Слова Марины были искренними, Павел размяк, забыл о том, что он охотник, а она — дичь, внезапно он понял, что ему очень и очень хочется слышать эти слова каждый день. Воздух, наполнивший в тот момент легкие при полном вздохе, оказался одуряющим. Голова закружилась, он прижал к себе девушку и долго не отпускал.
— Ты правда счастлива? — проговорил он, ища губами ее ухо, сдавливая рукой хрупкие позвонки.
— Счастлива, — ответила она, — пусть хоть на мгновение, но счастлива.
— Почему на мгновение? — Павел на секунду отстранился, чтобы прижать ее вновь. — Отныне так будет всегда. Твое счастье будет заботой всей моей жизни, я тебе обещаю.
Он сказал слова, которые говорить не планировал, они сами вырвались в пространство, и Павел подумал: «Ну и пусть. Пусть идет, как идет. Мне с ней хорошо. Почему я должен себе отказывать в простом человеческом счастье? Пусть!»
Еще несколько минут они не могли оторваться друг от друга, не испытывая никакой сексуальной тяги, а лишь заполнявшую обоих нежность, потом Марина мягко высвободилась и сказала:
— Нам пора. Автобус приедет через пятнадцать минут. Пошли?

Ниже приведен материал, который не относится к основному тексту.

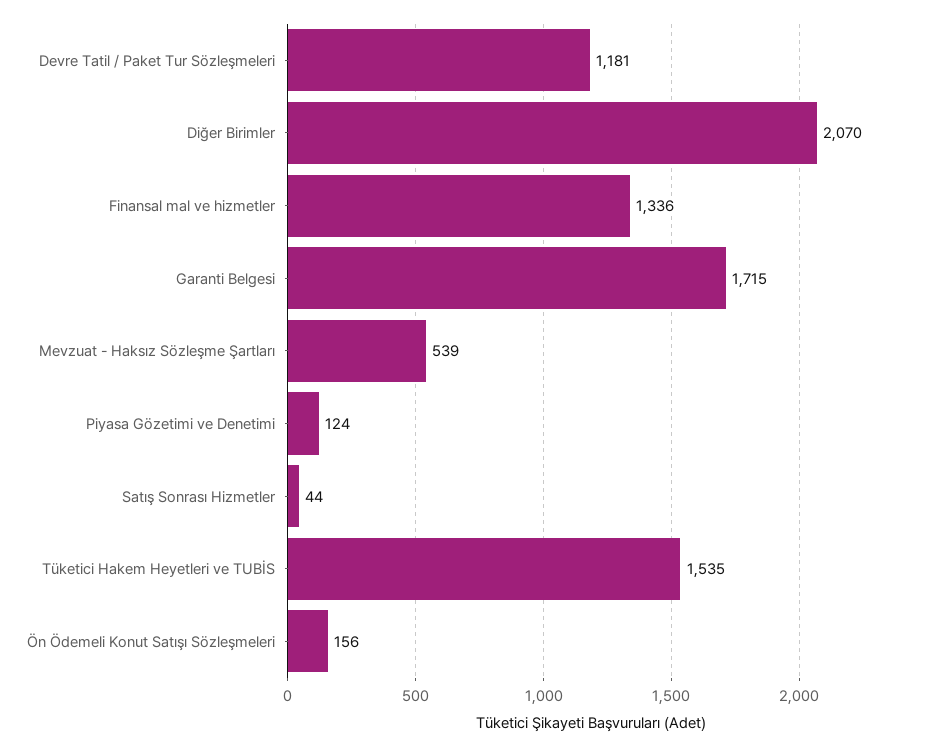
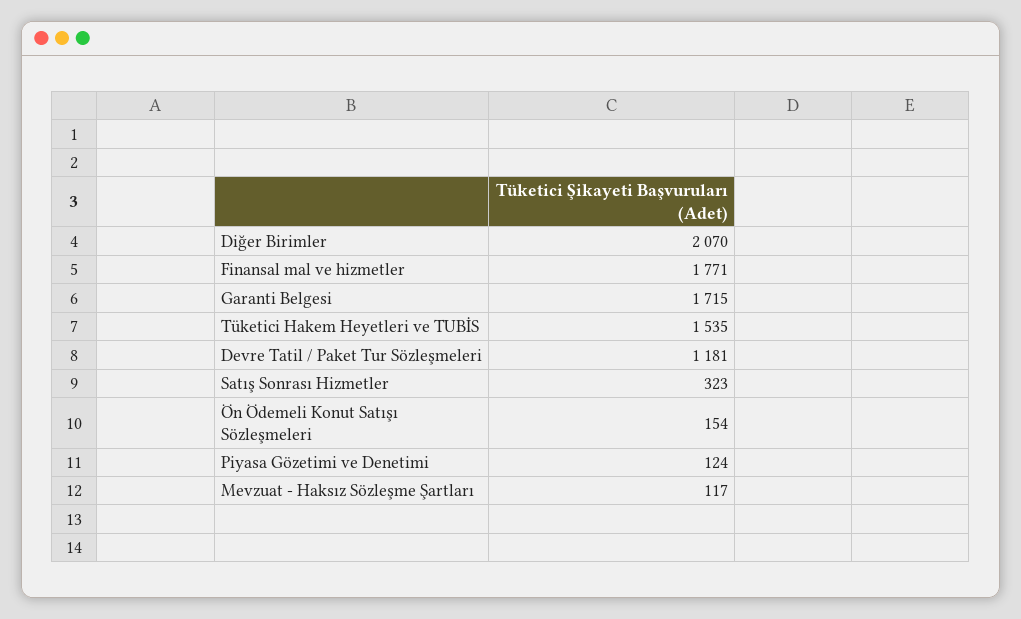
  {
    "Devre Tatil / Paket Tur Sözleşmeleri": 1181,
    "Diğer Birimler": 2070,
-   "Finansal mal ve hizmetler": 1336,
+   "Finansal mal ve hizmetler": 1771,
    "Garanti Belgesi": 1715,
-   "Mevzuat - Haksız Sözleşme Şartları": 539,
+   "Mevzuat - Haksız Sözleşme Şartları": 117,
    "Piyasa Gözetimi ve Denetimi": 124,
-   "Satış Sonrası Hizmetler": 44,
+   "Satış Sonrası Hizmetler": 323,
    "Tüketici Hakem Heyetleri ve TUBİS": 1535,
-   "Ön Ödemeli Konut Satışı Sözleşmeleri": 156
+   "Ön Ödemeli Konut Satışı Sözleşmeleri": 154
  }

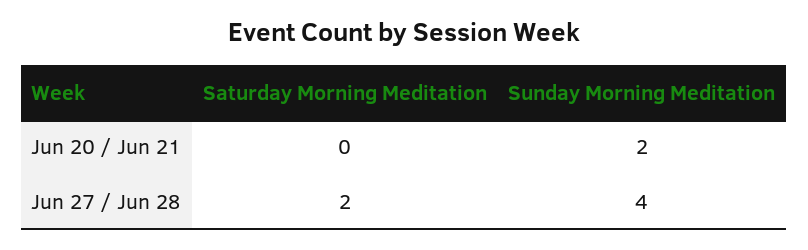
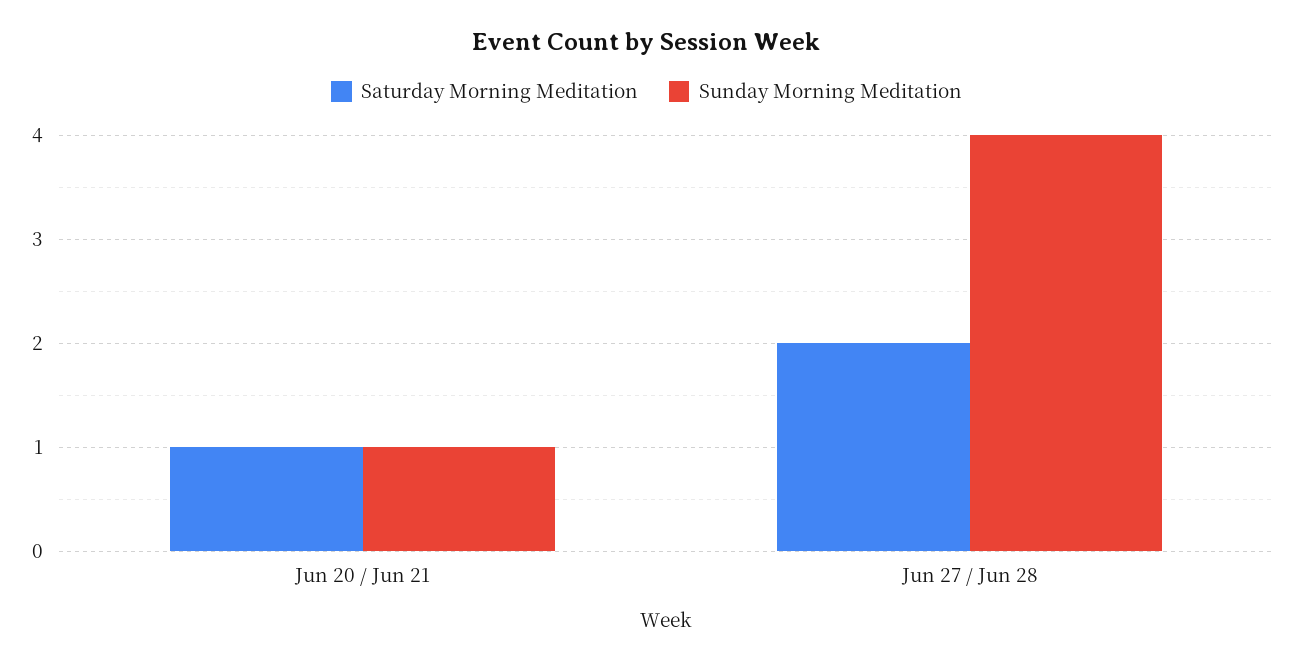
  {
    "Saturday Morning Meditation": {
-     "Jun 20 / Jun 21": 0,
+     "Jun 20 / Jun 21": 1,
      "Jun 27 / Jun 28": 2
    },
    "Sunday Morning Meditation": {
-     "Jun 20 / Jun 21": 2,
+     "Jun 20 / Jun 21": 1,
      "Jun 27 / Jun 28": 4
    }
  }

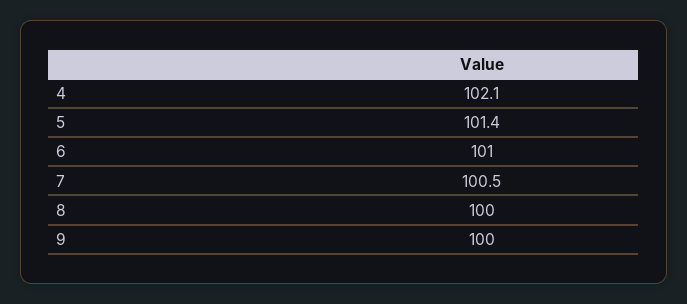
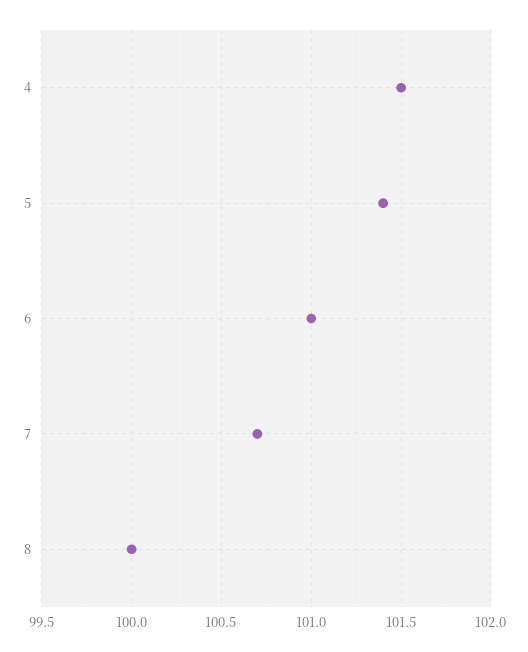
  {
-   "4": 102.1,
+   "4": 101.5,
    "5": 101.4,
    "6": 101,
-   "7": 100.5,
+   "7": 100.7,
-   "8": 100,
+   "8": 100
-   "9": 100
  }

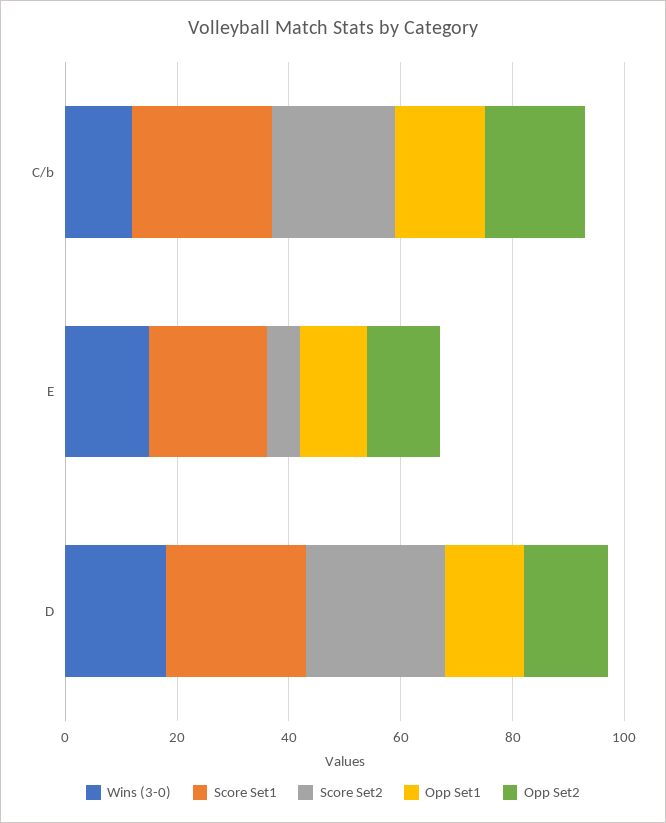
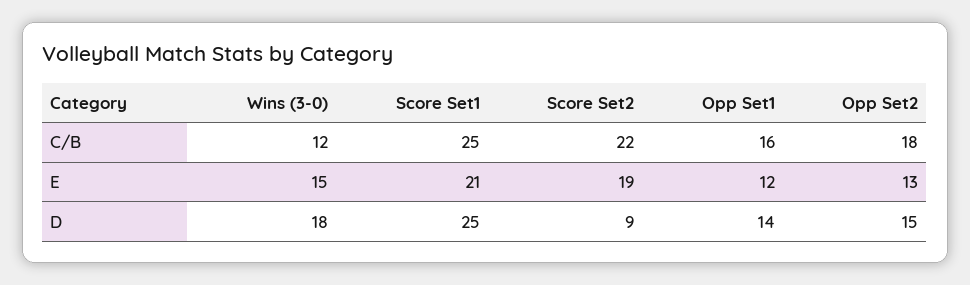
  {
    "Wins (3-0)": {
      "C/b": 12,
      "E": 15,
      "D": 18
    },
    "Score Set1": {
      "C/b": 25,
      "E": 21,
      "D": 25
    },
    "Score Set2": {
      "C/b": 22,
-     "E": 5,
+     "E": 19,
-     "D": 25
+     "D": 9
    },
    "Opp Set1": {
      "C/b": 16,
      "E": 12,
      "D": 14
    },
    "Opp Set2": {
      "C/b": 18,
      "E": 13,
      "D": 15
    }
  }

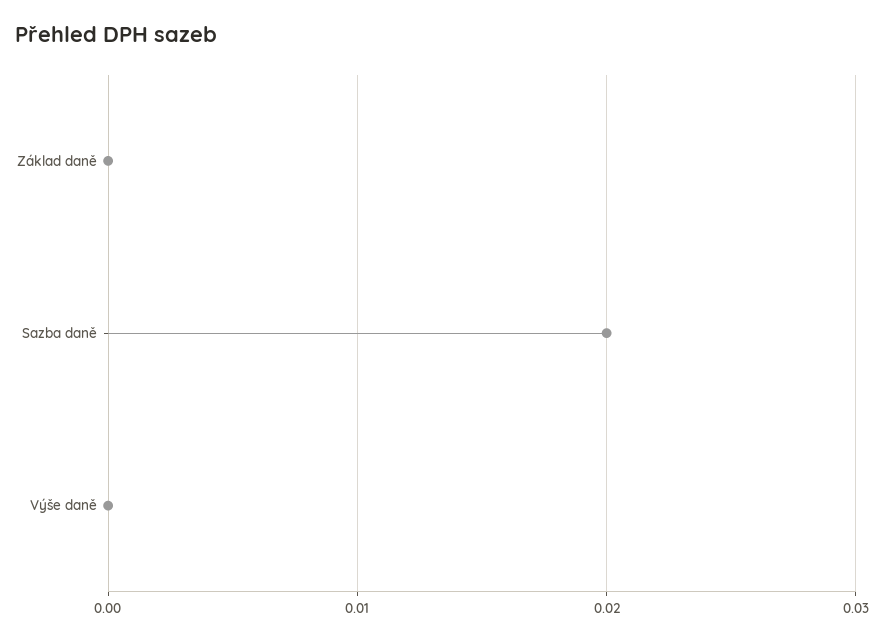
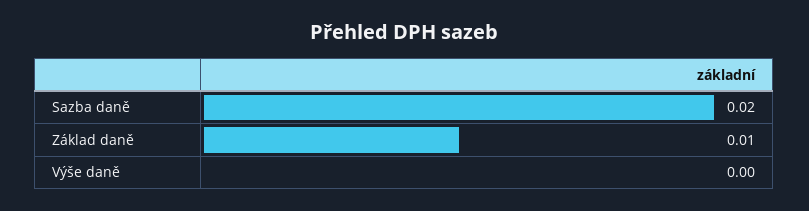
  {
-   "Základ daně": 0,
+   "Základ daně": 0.01,
    "Sazba daně": 0.02,
    "Výše daně": 0
  }

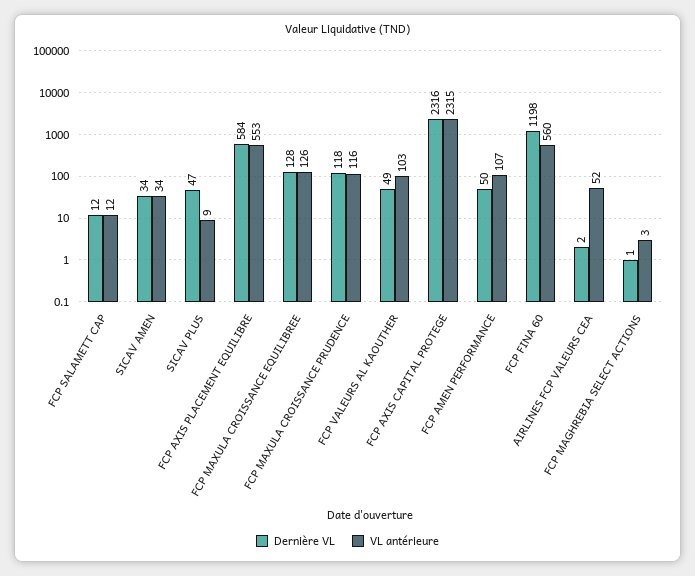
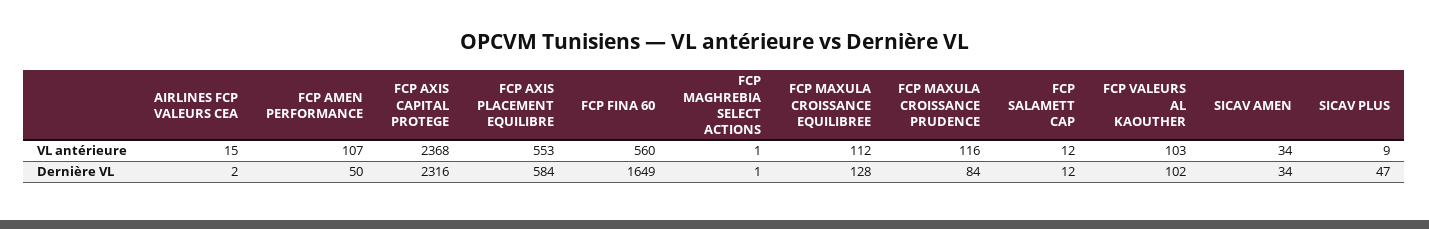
  {
    "Dernière VL": {
      "FCP SALAMETT CAP": 12,
      "SICAV AMEN": 34,
      "SICAV PLUS": 47,
      "FCP AXIS PLACEMENT EQUILIBRE": 584,
      "FCP MAXULA CROISSANCE EQUILIBREE": 128,
-     "FCP MAXULA CROISSANCE PRUDENCE": 118,
+     "FCP MAXULA CROISSANCE PRUDENCE": 84,
-     "FCP VALEURS AL KAOUTHER": 49,
+     "FCP VALEURS AL KAOUTHER": 102,
      "FCP AXIS CAPITAL PROTEGE": 2316,
      "FCP AMEN PERFORMANCE": 50,
-     "FCP FINA 60": 1198,
+     "FCP FINA 60": 1649,
      "AIRLINES FCP VALEURS CEA": 2,
      "FCP MAGHREBIA SELECT ACTIONS": 1
    },
    "VL antérieure": {
      "FCP SALAMETT CAP": 12,
      "SICAV AMEN": 34,
      "SICAV PLUS": 9,
      "FCP AXIS PLACEMENT EQUILIBRE": 553,
-     "FCP MAXULA CROISSANCE EQUILIBREE": 126,
+     "FCP MAXULA CROISSANCE EQUILIBREE": 112,
      "FCP MAXULA CROISSANCE PRUDENCE": 116,
      "FCP VALEURS AL KAOUTHER": 103,
-     "FCP AXIS CAPITAL PROTEGE": 2315,
+     "FCP AXIS CAPITAL PROTEGE": 2368,
      "FCP AMEN PERFORMANCE": 107,
      "FCP FINA 60": 560,
-     "AIRLINES FCP VALEURS CEA": 52,
+     "AIRLINES FCP VALEURS CEA": 15,
-     "FCP MAGHREBIA SELECT ACTIONS": 3
+     "FCP MAGHREBIA SELECT ACTIONS": 1
    }
  }

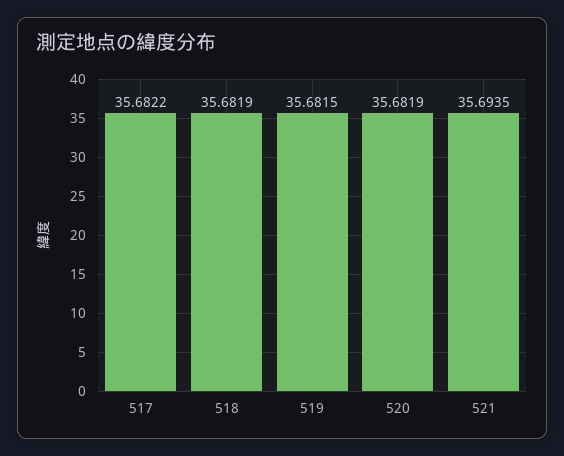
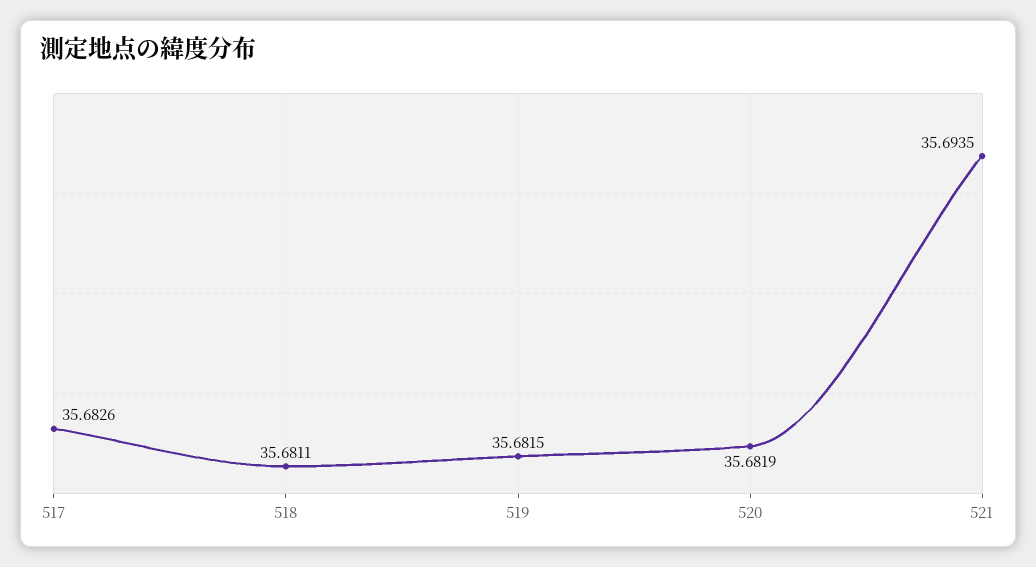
  {
-   "517": 35.6822,
+   "517": 35.6826,
-   "518": 35.6819,
+   "518": 35.6811,
    "519": 35.6815,
    "520": 35.6819,
    "521": 35.6935
  }

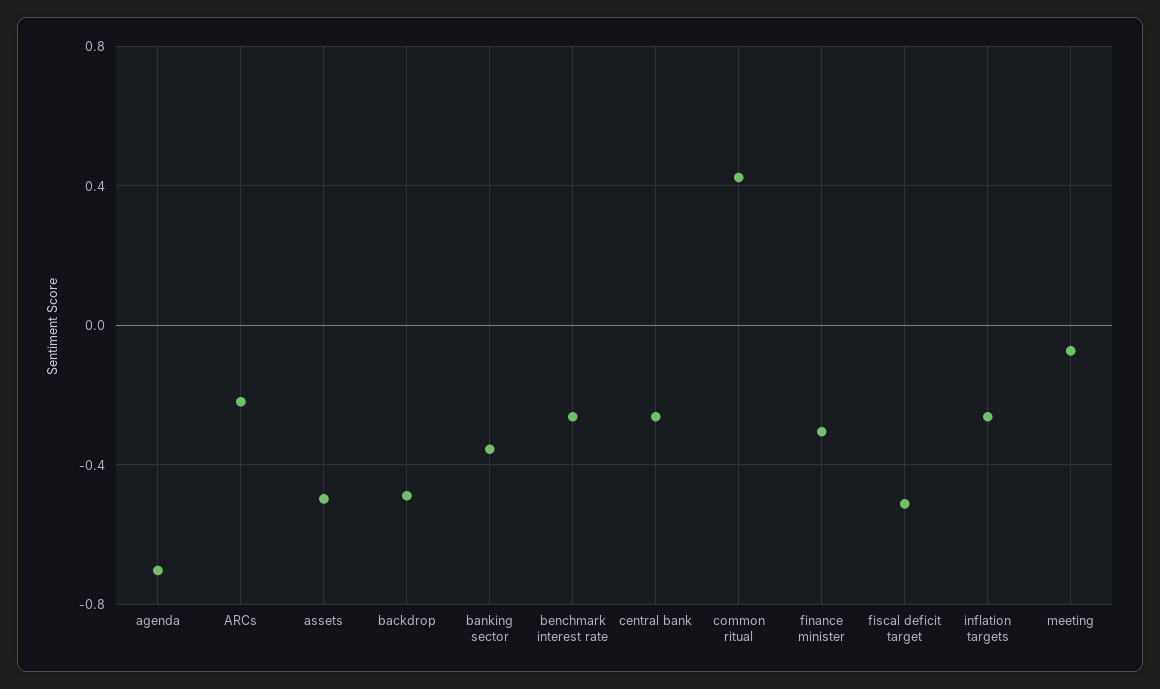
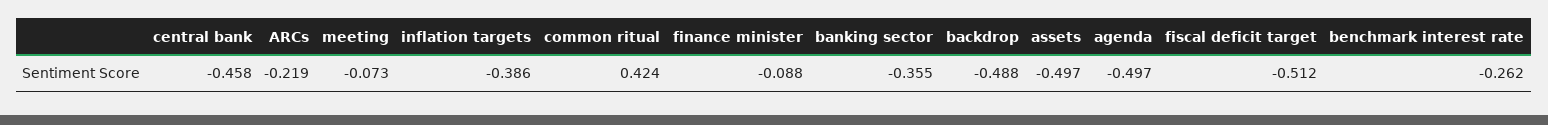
  {
-   "agenda": -0.7,
+   "agenda": -0.497,
    "ARCs": -0.219,
    "assets": -0.497,
    "backdrop": -0.488,
    "banking sector": -0.355,
    "benchmark interest rate": -0.262,
-   "central bank": -0.25,
+   "central bank": -0.458,
    "common ritual": 0.424,
-   "finance minister": -0.3,
+   "finance minister": -0.088,
    "fiscal deficit target": -0.512,
-   "inflation targets": -0.25,
+   "inflation targets": -0.386,
    "meeting": -0.073
  }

Павел кивнул. А Марина перед дорогой забежала в ванную комнату, смахнула слезки, оглядела себя в зеркале и сказала, обращаясь к своему отражению так тихо, что слышать ее могло только оно:
— Молодец, девочка! Умница! Ты победила!
Разоблачение, которое последовало по возвращении домой, Павел воспринял с неожиданным для себя чувством тайной мстительной радости. Семья в последнее время стала источником постоянного и все возрастающего раздражения. Котик косится на отца исподтишка, в глаза не смотрит, шарахается в сторону, если сталкивается с ним нос к носу. Дашка, малолетняя хамка, стала подавать голос, позволять себе тявкать на отца, влезать во взрослые разговоры. О Соне он и вовсе не мог думать без содрогания. Клуша, наседка, беспомощная и инфантильная, устроила бунт, который идет ей как корове седло. Всю жизнь просидела на шее мужа, всю жизнь ходила в норковых шубах, каталась на курорты, ублажала себя черной икрой и кампари со льдом… Знаем мы ее вкусы лучше других. А теперь, видите ли, сверкает очами и пылает праведным гневом! Не смешно. На развод она грозит подать, овца бестолковая! Да пусть подает! Кто она без него? На что она будет жить и кормить своих драгоценных чад?
Дети еще не понимают, не осознают, что целиком и полностью зависят от отца, зависят во всем: от самой малой мелочи до самого большого и важного. Жалеют свою мамашу, несчастную, обманутую. Встали на ее сторону, его вообще признавать не желают. Пусть! Пусть поживут месяцок с ней… Да какой там месяцок, они недели не выдержат! Но он, Павел, не возражает против того, чтобы они на своей шкуре испытали, что значит остаться без отца и жить с матерью. С такой матерью! Раз они его слов не понимают, пусть убедятся во всем сами. Пусть поймут наконец, что собой представляет их убогая мамочка и чего она стоит в этой жизни без него, Павла Волкова. Теорию дети не понимают, не могут осмыслить. Пусть же учатся на практике.